**Work to complete**
Transcribe, word for word and without additions, each line below from the one containing "M550,1686L571,1691C569,1704 556,1730 544,1736C540,1738" through the one containing "M845,2088L1166,2083", both ends included.

**Information given**
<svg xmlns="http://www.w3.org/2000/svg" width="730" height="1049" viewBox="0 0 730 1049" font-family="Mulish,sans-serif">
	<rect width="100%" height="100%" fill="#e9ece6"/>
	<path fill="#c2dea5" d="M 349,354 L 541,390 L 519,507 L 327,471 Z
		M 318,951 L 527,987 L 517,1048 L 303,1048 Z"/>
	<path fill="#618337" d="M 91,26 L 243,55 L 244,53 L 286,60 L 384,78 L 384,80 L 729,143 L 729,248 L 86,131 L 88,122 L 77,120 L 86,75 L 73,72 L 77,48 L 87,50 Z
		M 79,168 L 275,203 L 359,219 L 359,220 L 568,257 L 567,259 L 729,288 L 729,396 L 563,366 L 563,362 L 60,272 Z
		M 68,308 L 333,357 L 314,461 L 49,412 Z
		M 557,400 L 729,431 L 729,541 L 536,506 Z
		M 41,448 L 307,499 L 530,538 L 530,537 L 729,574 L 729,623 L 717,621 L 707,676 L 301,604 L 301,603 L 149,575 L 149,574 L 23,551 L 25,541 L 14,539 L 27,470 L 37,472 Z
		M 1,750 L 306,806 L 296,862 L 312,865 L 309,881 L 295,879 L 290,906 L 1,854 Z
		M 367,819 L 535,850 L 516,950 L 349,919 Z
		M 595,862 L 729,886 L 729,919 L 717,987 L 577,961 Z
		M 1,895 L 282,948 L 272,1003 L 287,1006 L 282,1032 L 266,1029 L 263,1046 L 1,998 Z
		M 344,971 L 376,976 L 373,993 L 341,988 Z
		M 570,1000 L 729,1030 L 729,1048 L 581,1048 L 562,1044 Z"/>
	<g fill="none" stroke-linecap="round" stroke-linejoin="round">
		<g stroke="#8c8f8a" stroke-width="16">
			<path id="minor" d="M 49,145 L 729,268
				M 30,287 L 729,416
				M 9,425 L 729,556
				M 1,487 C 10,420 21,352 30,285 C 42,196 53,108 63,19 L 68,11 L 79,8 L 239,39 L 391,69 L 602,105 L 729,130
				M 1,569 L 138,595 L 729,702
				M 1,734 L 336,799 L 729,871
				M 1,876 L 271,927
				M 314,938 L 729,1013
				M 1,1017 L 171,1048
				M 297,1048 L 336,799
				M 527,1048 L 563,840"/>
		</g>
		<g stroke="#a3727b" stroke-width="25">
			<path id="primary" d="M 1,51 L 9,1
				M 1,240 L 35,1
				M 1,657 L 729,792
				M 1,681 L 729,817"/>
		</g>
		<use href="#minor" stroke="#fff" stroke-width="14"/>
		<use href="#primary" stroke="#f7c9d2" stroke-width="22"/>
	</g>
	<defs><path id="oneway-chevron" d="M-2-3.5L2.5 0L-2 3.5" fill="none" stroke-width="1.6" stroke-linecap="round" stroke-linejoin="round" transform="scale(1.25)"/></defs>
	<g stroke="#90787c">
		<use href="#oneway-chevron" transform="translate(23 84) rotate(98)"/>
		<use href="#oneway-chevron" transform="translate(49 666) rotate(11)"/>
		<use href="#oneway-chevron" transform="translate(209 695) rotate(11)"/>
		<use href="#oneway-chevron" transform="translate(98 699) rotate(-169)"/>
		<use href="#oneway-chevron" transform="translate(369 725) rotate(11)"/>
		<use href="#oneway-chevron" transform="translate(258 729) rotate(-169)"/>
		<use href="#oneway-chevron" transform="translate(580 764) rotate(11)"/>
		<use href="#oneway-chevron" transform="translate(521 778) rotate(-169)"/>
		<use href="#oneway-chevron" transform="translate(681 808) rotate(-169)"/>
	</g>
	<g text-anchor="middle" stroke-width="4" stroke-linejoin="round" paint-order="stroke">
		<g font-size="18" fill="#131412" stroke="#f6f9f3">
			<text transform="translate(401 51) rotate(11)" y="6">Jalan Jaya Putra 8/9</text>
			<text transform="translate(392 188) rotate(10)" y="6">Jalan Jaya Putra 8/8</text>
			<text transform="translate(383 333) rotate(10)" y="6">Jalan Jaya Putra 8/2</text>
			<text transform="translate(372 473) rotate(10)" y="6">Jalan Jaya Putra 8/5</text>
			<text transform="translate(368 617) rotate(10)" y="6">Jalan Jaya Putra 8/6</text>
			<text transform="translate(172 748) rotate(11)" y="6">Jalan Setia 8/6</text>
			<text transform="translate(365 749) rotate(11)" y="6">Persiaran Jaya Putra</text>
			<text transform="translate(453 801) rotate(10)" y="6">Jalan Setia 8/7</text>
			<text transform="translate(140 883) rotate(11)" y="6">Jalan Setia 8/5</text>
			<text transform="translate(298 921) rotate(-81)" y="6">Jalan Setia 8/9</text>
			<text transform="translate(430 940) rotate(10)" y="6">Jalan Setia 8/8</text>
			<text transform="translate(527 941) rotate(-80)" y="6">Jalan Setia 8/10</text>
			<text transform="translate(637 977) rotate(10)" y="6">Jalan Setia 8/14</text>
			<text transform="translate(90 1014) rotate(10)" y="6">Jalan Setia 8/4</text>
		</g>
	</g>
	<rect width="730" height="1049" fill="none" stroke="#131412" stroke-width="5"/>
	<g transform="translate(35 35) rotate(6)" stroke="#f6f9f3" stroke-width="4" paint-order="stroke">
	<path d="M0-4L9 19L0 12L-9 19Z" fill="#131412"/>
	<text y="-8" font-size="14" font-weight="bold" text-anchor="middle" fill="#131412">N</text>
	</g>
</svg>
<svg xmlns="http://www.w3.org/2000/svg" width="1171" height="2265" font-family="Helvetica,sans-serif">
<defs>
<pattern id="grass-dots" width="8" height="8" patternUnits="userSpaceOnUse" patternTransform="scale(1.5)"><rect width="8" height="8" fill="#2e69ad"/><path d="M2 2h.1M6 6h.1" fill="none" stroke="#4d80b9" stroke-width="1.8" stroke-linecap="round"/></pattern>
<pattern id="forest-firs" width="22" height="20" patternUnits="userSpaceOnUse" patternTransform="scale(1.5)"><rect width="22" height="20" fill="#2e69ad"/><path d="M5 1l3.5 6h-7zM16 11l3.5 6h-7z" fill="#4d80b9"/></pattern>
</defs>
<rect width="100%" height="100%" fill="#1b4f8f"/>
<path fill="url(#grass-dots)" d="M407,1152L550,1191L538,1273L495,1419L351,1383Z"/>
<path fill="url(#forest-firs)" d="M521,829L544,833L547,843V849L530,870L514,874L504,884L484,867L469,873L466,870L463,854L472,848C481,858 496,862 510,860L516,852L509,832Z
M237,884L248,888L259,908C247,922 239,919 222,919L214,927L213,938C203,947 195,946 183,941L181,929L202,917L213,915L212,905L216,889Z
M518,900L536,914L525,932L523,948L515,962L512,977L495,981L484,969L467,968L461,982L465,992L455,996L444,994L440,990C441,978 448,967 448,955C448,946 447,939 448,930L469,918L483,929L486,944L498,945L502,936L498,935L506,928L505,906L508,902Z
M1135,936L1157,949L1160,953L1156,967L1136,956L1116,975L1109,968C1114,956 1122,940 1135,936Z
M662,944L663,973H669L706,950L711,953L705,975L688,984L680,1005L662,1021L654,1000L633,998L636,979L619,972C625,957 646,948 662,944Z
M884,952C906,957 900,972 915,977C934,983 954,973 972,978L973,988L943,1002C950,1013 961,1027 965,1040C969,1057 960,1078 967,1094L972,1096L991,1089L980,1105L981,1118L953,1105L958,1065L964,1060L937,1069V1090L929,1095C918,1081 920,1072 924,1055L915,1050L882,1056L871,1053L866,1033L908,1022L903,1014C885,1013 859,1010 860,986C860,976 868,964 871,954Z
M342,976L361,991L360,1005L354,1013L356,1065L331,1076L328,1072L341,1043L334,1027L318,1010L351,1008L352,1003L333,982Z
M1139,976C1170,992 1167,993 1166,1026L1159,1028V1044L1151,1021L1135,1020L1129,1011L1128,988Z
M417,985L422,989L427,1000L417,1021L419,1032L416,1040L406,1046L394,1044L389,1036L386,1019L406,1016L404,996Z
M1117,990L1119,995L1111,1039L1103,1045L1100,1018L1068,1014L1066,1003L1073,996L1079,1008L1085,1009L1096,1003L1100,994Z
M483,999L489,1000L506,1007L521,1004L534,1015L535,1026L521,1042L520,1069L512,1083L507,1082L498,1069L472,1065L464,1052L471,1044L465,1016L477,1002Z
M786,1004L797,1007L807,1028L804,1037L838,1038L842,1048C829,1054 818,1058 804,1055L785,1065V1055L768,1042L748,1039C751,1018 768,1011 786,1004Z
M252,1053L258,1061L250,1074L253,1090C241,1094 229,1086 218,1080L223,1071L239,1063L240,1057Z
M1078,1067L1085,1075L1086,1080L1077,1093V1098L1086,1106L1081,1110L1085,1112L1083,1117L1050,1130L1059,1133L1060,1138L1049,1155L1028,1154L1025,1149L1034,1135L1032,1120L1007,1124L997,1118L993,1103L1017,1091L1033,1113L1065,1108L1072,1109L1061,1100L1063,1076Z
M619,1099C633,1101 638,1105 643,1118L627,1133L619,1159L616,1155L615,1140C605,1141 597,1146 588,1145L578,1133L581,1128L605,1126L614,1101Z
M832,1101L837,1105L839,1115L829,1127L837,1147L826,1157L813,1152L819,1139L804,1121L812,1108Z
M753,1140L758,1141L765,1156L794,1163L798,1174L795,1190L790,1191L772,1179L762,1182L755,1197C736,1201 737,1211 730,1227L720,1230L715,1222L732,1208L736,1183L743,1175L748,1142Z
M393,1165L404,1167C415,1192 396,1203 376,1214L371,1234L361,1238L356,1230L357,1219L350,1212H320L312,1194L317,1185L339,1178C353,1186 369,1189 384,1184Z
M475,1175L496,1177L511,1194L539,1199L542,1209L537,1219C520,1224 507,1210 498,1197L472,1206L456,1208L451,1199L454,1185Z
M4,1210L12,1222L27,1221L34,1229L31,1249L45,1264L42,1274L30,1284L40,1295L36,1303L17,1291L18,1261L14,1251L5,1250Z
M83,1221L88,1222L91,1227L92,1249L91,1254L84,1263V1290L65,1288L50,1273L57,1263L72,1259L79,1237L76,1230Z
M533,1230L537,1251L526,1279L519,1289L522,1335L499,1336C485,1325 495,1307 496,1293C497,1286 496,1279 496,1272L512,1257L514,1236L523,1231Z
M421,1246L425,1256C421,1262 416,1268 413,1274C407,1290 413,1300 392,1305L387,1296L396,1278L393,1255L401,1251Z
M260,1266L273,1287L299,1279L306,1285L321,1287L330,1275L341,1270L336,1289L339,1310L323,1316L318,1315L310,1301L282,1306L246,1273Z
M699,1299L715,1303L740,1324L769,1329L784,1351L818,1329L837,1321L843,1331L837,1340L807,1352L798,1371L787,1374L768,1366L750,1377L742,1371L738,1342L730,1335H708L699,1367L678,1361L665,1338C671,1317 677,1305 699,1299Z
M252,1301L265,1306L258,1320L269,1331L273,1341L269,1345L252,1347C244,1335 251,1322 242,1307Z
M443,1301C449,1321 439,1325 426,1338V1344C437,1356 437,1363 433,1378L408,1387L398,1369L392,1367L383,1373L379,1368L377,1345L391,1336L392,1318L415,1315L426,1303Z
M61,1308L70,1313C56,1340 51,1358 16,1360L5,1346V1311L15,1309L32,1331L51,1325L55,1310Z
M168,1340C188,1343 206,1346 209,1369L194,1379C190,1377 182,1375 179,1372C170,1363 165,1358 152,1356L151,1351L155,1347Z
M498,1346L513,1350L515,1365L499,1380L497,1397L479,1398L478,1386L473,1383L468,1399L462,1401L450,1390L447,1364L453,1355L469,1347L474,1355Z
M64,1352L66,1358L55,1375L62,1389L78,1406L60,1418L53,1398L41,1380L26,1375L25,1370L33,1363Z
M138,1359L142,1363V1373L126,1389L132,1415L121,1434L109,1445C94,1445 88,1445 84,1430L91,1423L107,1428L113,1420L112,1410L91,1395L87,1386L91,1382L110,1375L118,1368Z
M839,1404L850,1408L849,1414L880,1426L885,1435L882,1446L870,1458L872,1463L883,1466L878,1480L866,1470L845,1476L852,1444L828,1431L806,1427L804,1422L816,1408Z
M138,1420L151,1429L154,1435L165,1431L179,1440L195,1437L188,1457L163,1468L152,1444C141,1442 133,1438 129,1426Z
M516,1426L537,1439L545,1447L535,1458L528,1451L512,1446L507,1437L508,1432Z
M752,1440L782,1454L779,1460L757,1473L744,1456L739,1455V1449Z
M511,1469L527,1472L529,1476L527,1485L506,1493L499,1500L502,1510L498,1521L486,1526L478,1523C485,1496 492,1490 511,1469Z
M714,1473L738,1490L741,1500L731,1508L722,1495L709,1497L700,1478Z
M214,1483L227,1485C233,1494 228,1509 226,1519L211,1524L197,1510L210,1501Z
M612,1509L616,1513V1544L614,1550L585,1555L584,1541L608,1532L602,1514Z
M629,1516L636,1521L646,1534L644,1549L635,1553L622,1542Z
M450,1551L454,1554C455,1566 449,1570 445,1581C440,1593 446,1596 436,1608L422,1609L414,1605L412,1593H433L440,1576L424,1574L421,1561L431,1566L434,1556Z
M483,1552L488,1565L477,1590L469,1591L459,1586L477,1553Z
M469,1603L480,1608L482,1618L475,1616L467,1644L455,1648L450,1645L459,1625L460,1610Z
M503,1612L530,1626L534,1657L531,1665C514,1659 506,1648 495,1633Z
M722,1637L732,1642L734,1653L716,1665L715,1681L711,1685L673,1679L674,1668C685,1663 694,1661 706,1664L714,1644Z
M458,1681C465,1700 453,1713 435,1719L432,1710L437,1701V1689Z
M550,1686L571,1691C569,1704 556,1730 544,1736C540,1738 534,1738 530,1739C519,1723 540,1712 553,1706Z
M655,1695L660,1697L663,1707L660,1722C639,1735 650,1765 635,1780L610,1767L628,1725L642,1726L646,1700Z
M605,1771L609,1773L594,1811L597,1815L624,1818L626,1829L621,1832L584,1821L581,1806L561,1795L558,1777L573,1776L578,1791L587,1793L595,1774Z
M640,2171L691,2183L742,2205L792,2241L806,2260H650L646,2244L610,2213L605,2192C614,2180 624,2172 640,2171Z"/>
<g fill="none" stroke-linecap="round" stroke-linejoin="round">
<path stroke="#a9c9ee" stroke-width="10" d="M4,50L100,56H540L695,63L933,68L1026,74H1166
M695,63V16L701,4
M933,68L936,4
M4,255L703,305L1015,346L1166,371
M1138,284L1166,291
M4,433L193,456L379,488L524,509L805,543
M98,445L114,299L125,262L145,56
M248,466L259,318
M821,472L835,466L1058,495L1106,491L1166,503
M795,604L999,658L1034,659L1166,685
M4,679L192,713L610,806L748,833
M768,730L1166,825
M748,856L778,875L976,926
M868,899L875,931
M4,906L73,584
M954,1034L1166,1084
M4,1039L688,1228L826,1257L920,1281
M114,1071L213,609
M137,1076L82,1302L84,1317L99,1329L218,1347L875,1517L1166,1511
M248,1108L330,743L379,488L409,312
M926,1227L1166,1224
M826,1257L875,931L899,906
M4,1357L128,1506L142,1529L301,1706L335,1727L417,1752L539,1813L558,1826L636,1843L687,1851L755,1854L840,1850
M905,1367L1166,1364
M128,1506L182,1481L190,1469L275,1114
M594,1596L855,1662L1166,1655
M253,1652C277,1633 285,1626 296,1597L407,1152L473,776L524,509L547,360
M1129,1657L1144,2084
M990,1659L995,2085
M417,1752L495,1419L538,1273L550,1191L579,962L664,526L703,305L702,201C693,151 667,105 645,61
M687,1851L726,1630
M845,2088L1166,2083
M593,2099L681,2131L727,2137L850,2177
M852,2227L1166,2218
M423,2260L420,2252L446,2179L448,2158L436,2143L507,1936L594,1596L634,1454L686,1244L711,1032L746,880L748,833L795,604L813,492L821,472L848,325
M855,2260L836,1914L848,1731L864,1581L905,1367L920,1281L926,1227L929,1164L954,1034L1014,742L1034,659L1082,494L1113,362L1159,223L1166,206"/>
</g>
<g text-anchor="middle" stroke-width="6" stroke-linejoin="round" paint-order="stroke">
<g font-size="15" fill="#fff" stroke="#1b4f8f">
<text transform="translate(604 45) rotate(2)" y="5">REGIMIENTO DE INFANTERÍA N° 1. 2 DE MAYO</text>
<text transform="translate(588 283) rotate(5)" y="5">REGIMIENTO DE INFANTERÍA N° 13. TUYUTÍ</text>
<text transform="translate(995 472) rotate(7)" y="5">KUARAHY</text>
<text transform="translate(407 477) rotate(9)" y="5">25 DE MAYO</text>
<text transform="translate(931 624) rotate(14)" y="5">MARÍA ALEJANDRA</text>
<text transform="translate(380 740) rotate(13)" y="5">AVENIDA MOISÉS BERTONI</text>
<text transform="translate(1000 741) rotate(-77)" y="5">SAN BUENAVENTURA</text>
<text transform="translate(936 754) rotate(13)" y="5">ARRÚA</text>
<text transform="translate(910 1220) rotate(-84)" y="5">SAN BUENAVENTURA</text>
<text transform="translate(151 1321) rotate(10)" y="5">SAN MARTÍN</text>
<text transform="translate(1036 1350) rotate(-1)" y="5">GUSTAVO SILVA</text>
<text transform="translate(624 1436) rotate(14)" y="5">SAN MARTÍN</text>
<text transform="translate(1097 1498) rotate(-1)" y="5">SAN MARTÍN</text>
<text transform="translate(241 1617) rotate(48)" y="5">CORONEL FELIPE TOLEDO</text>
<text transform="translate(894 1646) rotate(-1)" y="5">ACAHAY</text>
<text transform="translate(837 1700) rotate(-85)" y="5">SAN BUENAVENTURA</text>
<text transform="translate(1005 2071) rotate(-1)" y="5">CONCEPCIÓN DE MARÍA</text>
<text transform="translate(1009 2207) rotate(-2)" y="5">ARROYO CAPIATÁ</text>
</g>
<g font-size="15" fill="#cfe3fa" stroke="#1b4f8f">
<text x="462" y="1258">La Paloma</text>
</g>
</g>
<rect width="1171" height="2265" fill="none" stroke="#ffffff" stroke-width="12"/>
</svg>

**Problem solution**
M550,1686L571,1691C569,1704 556,1730 544,1736C540,1738 534,1738 530,1739C519,1723 540,1712 553,1706Z
M655,1695L660,1697L663,1707L660,1722C639,1735 650,1765 635,1780L610,1767L628,1725L642,1726L646,1700Z
M605,1771L609,1773L594,1811L597,1815L624,1818L626,1829L621,1832L584,1821L581,1806L561,1795L558,1777L573,1776L578,1791L587,1793L595,1774Z
M640,2171L691,2183L742,2205L792,2241L806,2260H650L646,2244L610,2213L605,2192C614,2180 624,2172 640,2171Z"/>
<g fill="none" stroke-linecap="round" stroke-linejoin="round">
<path stroke="#a9c9ee" stroke-width="10" d="M4,50L100,56H540L695,63L933,68L1026,74H1166
M695,63V16L701,4
M933,68L936,4
M4,255L703,305L1015,346L1166,371
M1138,284L1166,291
M4,433L193,456L379,488L524,509L805,543
M98,445L114,299L125,262L145,56
M248,466L259,318
M821,472L835,466L1058,495L1106,491L1166,503
M795,604L999,658L1034,659L1166,685
M4,679L192,713L610,806L748,833
M768,730L1166,825
M748,856L778,875L976,926
M868,899L875,931
M4,906L73,584
M954,1034L1166,1084
M4,1039L688,1228L826,1257L920,1281
M114,1071L213,609
M137,1076L82,1302L84,1317L99,1329L218,1347L875,1517L1166,1511
M248,1108L330,743L379,488L409,312
M926,1227L1166,1224
M826,1257L875,931L899,906
M4,1357L128,1506L142,1529L301,1706L335,1727L417,1752L539,1813L558,1826L636,1843L687,1851L755,1854L840,1850
M905,1367L1166,1364
M128,1506L182,1481L190,1469L275,1114
M594,1596L855,1662L1166,1655
M253,1652C277,1633 285,1626 296,1597L407,1152L473,776L524,509L547,360
M1129,1657L1144,2084
M990,1659L995,2085
M417,1752L495,1419L538,1273L550,1191L579,962L664,526L703,305L702,201C693,151 667,105 645,61
M687,1851L726,1630
M845,2088L1166,2083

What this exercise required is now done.